§ Brief:
The source document on joining an image model with a text model proposes its own way to merge the two models' results. Using what the document says, explain in one to three sentences why it does this.

To learn the semantic information of the annotations, we build a text classification model consisted of three FC layers as shown in Fig. 3. There are many ways to build word embedding. We applied the word2vec [7, 11] and bag of words model to build the text vectors. The two methods work well in text classification tasks. And we further attempt to use PCA [1] to reduce word vecotrs to lower dimensions.

Implementation details. The model consists of three FC layers: the first contains 64 channels, the second contains 512 channels, the third is a soft-max layer with 8 channels (one for each class).

3.3 Fusion Models

We get the soft-max layer’s output $P_{img}(c)$ of the image model and the soft-max layer’s output $P_{text}(c)$ of the text model. $P_{img}(c)$ and $P_{text}(c)$ are all of eight dimensions. Each of the dimensions represents the probability of the sample belongs to a specific class. The final result $c_{final}$ is predicted by merging the two models’ results. Simple way of fusion is to add the two models’ results together. However this fusion strategy can not get good results. We propose a method to combine the results of the two models as shown in (1). $\lambda $ is a regularization parameter that controls the balance between the two sub-models. The range of values of $\lambda $ is between 0 to 1.

$$\begin{aligned} c_{final}=max_{c}(\lambda P_{img}(c)+(1-\lambda )P_{text}(c)) . \end{aligned}$$

(1)

4 Experiment Results and Discussions

To evaluate the proposed image-text dual model, we conducted extensive quantitative and qualitative evaluations on LabelMe dataset and UIUC-Sports dataset [8, 12]. The two datasets contain images’ annotations and are popular classification benchmarks. We provided a quantitative comparison between SupDocNADE, Fu-L, Mv-sLDA [9, 16, 17]. Following Li et al. [9], we randomly extracted five subsets of LabelMe dataset [12] and five subsets of UIUC-Sports dataset [8]. We used the mean classification accuracy of the five subsets to measure the performance of image classification.

4.1 Datasets Description

The LabelMe dataset [12] collected by Aude Oliva, Antonio Torralba. LabelMe dataset [12] has eight classes: coast, forest, highway, inside city, open country, street, tall building. For each class in one of our subsets, 200 images were randomly selected and split evenly in the training and test sets, yielding 1600 images.

§ Record set:
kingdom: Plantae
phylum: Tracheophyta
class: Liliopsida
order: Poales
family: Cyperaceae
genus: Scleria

--

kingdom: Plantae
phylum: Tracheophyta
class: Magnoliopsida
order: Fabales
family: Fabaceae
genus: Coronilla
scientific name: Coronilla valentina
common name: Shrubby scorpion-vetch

* * *

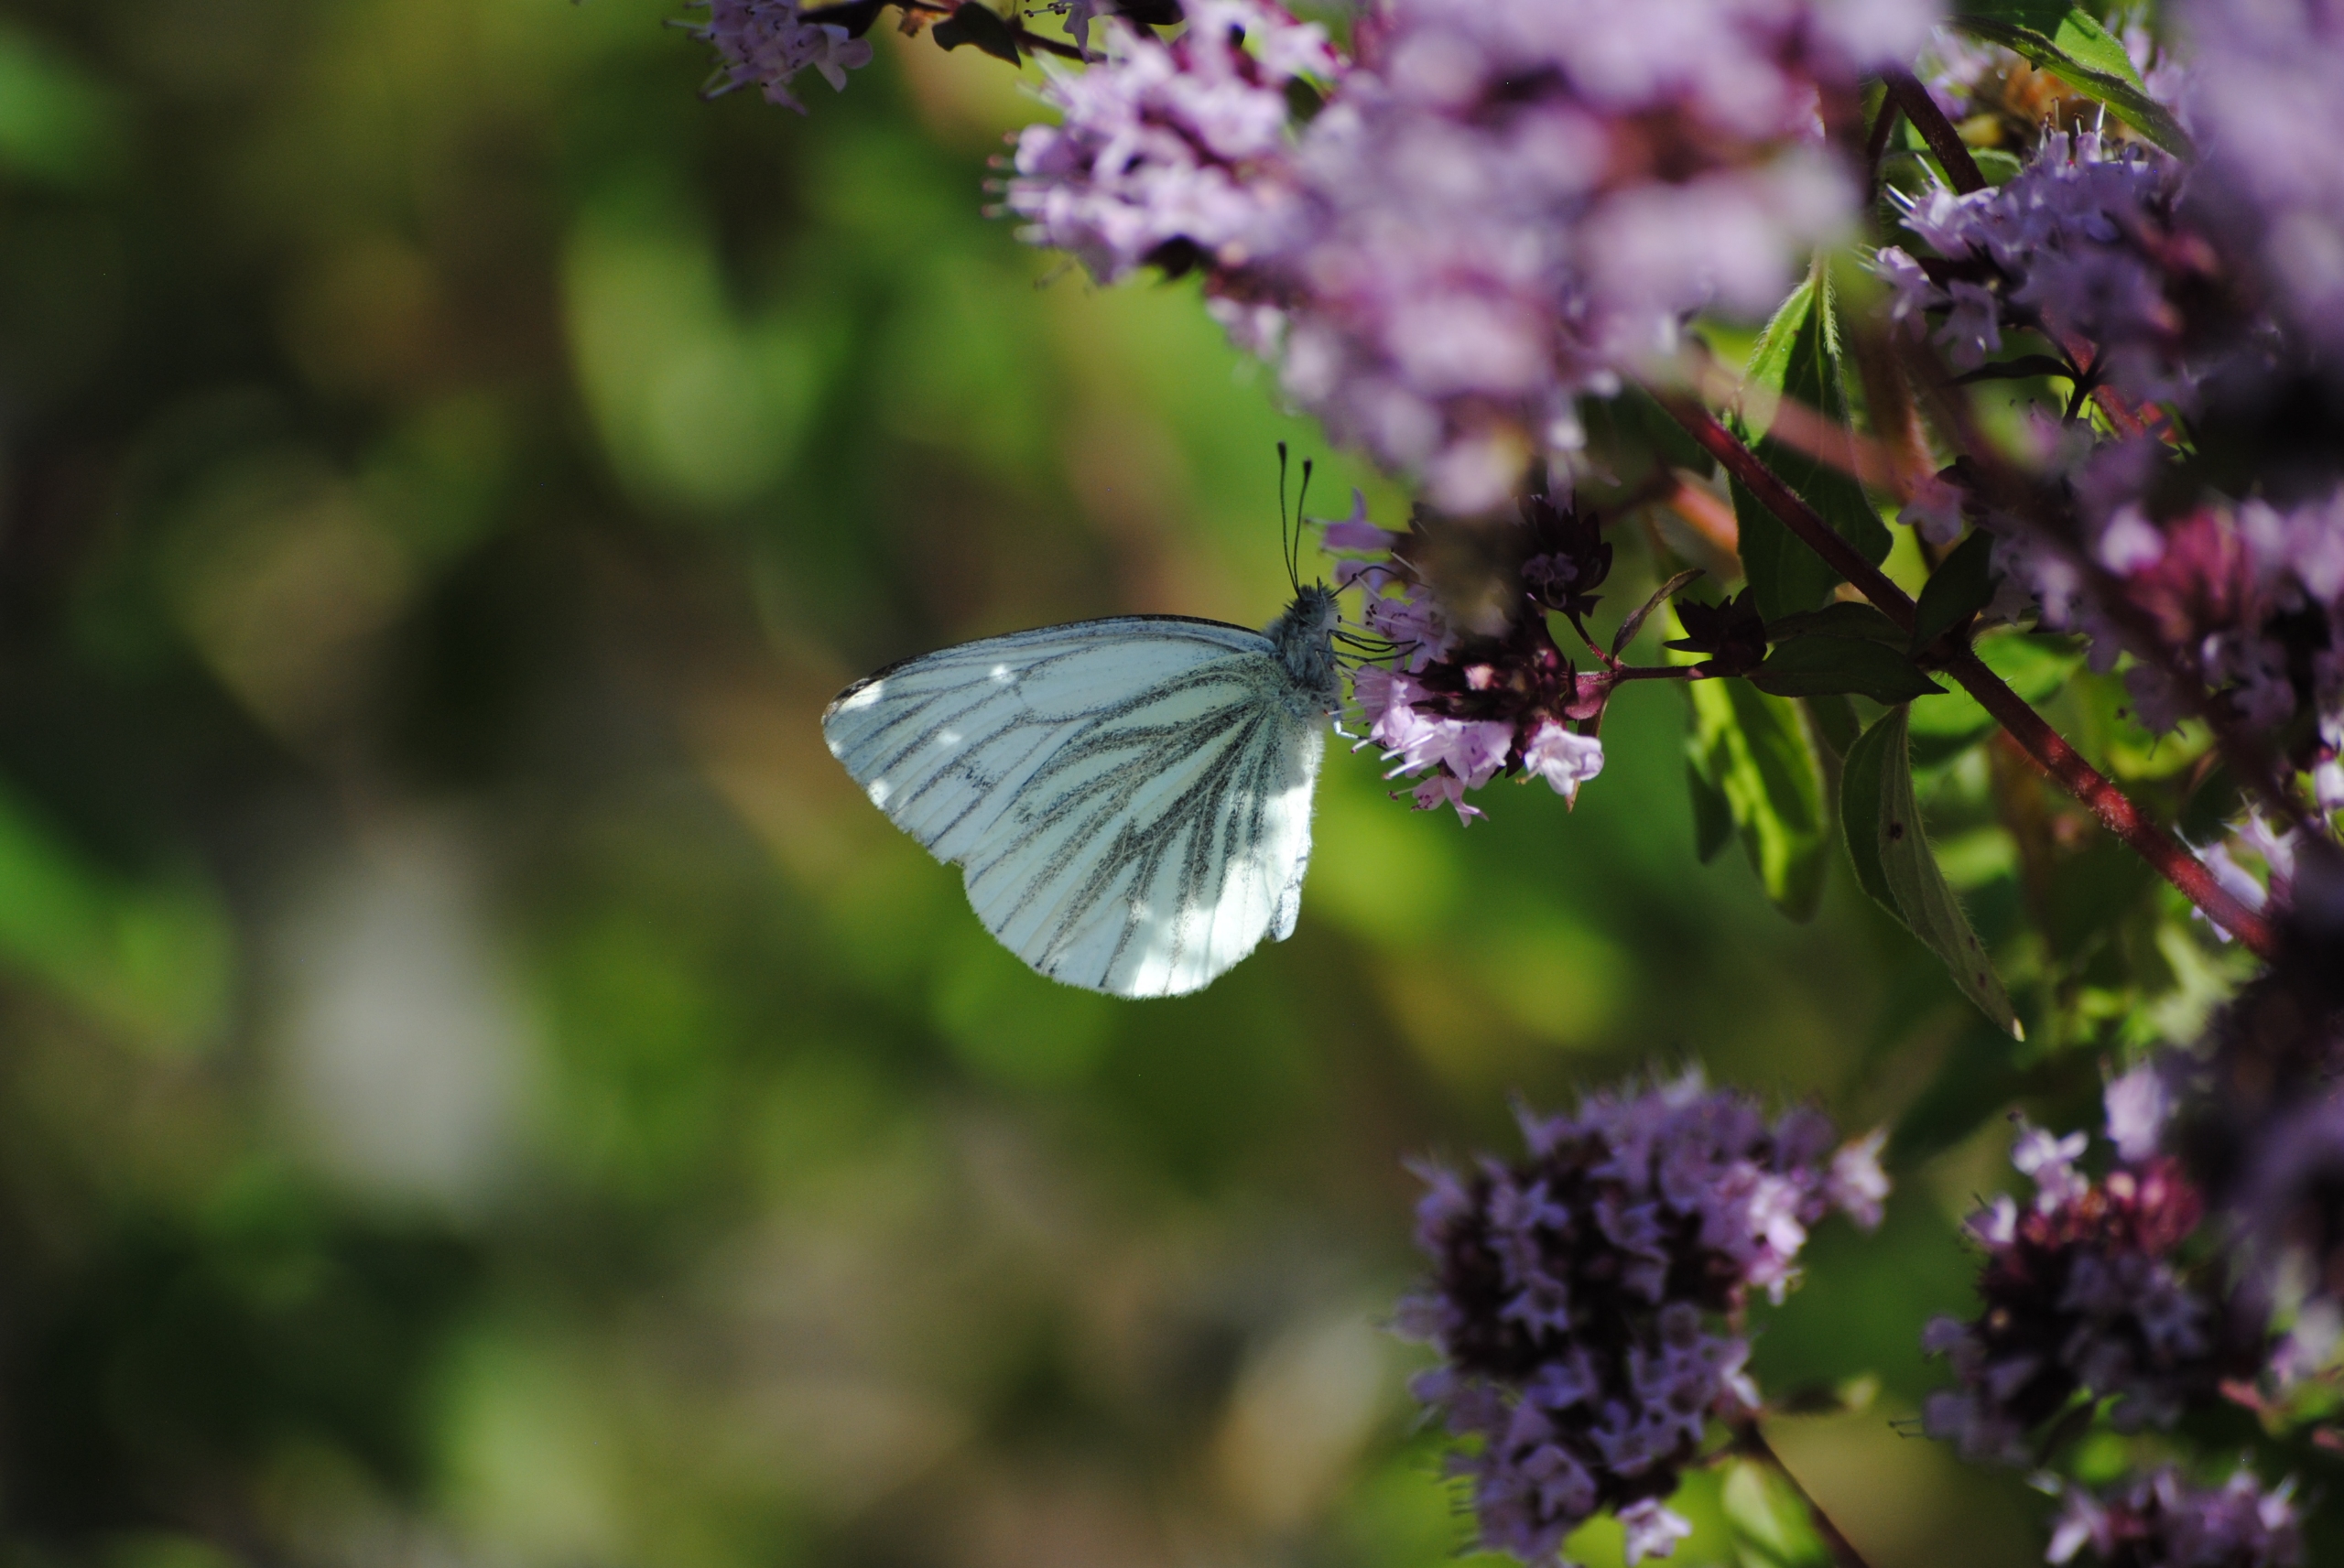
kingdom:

§ The output:
The simple way to merge the results, adding the two models' outputs together, does not give good results. Instead, the document weights the image model's output by λ and the text model's output by 1 − λ, with λ between 0 and 1 setting the balance between them. It then picks the class with the highest combined value.